3. Financial support:
By auctioning carbon permits, the EU ETS generates a significant amount of funds, which can be used to support climate projects and carbon reduction measures.
4. Carbon Market Development:
The EU ETS's carbon market trading mechanism has become one of the world's largest carbon trading markets, attracting many participants and investors to participate in the trading volume of the carbon trading market.
5. Promoting Clean Energy:
The existence of carbon market prices encourages companies to make decisions about investing in clean energy and production models, driving the future and market growth of renewable energy.
6. Economic benefits:
The carbon trading market provides enterprises with indicator benefits and economic benefits for improving their business resources or long-term operating target projects, and also provides relevant tax revenues for governments and relevant departments and units to support global climate policies and related climate projects, thereby promoting the development of a green economy.
V.Impact on climate policy
The impact of the EU ETS on climate policy is positive, providing a strong economic incentive mechanism and encouraging increased demand for carbon reduction indicators and the use of clean and renewable energy. However, the system also faced some challenges and criticisms:
1. Price Fluctuations Affecting Investments: Carbon market trading prices have fluctuated significantly in the past, which may cause uncertainty about the effectiveness of companies' plans and investment policies.
2. Fairness in the allocation of permits: The allocation of carbon emission permits has caused controversy, and some believe that the amount of carbon emission permits should be more fair to ensure that the economic benefits affected by participation in carbon reduction activities are balanced for all participants.
3. Carbon leakage: Some companies may migrate the manufacturing supply side to third countries that do not impose carbon taxes or carbon fees for manufacturing due to increased operating costs due to regional carbon taxes or carbon fees imposed by regional government policies, so as to avoid the restrictions of EU ETS emission permits.

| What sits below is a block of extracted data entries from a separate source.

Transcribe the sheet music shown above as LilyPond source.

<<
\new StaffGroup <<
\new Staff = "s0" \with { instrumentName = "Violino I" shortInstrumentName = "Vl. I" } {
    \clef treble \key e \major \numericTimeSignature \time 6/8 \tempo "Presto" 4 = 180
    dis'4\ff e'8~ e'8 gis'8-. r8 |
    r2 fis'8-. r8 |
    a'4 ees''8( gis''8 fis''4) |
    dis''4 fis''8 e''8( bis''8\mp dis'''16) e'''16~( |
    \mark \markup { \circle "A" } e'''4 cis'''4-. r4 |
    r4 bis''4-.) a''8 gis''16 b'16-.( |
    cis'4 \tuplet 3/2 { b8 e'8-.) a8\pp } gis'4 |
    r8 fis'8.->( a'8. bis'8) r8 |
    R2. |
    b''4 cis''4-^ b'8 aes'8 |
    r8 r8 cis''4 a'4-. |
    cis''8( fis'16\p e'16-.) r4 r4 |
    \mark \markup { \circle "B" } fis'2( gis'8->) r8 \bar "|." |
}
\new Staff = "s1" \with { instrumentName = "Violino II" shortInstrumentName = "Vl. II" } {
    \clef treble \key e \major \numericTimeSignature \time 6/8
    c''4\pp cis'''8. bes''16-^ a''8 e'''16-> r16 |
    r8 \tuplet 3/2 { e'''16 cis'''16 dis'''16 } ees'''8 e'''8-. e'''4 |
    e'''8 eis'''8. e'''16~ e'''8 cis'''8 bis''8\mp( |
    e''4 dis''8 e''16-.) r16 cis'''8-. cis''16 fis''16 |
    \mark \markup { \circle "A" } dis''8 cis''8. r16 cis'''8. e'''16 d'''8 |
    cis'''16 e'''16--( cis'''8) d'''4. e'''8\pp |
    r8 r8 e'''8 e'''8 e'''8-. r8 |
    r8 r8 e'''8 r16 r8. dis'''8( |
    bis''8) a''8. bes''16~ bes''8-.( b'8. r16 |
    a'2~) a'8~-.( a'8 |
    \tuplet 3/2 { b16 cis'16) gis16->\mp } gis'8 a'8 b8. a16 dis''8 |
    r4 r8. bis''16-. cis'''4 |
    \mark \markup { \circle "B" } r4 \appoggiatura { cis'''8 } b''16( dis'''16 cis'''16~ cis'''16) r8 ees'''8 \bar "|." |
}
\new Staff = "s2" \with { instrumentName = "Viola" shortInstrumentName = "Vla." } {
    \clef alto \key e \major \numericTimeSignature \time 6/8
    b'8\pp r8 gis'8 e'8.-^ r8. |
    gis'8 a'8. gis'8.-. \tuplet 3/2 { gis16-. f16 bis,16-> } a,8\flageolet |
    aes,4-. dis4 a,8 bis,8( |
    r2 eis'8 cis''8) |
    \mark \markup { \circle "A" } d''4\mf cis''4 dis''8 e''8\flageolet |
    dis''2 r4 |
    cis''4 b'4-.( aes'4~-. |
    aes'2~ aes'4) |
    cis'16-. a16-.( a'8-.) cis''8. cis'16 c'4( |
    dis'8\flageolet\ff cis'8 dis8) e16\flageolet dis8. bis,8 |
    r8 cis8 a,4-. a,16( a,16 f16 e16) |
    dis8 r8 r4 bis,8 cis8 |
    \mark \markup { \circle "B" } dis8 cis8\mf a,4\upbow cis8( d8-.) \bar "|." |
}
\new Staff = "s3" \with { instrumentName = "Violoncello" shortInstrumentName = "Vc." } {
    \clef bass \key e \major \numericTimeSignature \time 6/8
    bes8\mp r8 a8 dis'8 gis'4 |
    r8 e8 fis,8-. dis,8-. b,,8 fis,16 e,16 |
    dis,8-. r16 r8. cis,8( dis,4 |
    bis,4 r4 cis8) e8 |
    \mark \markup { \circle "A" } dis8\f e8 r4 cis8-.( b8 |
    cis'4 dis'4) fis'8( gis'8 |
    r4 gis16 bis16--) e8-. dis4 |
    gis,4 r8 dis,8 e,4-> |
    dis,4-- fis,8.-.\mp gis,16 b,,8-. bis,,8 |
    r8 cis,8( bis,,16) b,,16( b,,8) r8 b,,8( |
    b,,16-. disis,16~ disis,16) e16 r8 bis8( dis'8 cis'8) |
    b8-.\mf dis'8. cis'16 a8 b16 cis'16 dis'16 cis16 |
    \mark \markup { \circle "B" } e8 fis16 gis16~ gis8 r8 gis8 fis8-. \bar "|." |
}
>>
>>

VI.Future challenges or possible developments
Despite some impact and achievements of the EU ETS, it also faces some challenges and possible room for improvement:
1. Price Fluctuations: The price of the carbon Chiayi market has fluctuated sharply in the past, which may lead to a lack of stable conditions in the carbon trading market, which indirectly affects the willingness to participate in investment.
2. Allocation of emission rights or permits: The allocation of carbon emission allowances may not be fair, and it is susceptible to political forces and pressure from relevant stakeholders to influence their objective concerns.
3. Expansion to other industries: The EU ETS is mainly focused on the energy sector and industrial sector, and future challenges should maximize the influence of the carbon trading market to other industries or industries, such as; transportation industry and agriculture and animal husbandry.
4. Increase carbon prices: EU authorities should consider increasing the price of carbon emission taxes or fees to more effectively reflect the carbon emission risks and social costs of not implementing carbon self-management or investing in climate policies, and encourage more active carbon reduction actions.
The EU ETS is an important tool for Europe to combat climate change, providing successful examples or indicators for the establishment and development of carbon markets. It also demonstrates the potential of carbon indicators and internal and external carbon price setting to achieve carbon reduction goals and promote the development of a green economy. Of course, this measure also needs to be continuously refined to meet the ever-changing extreme climate challenges. The EU should continue to play a leading role in both areas of carbon trading and climate action, and hopes to extend its success globally.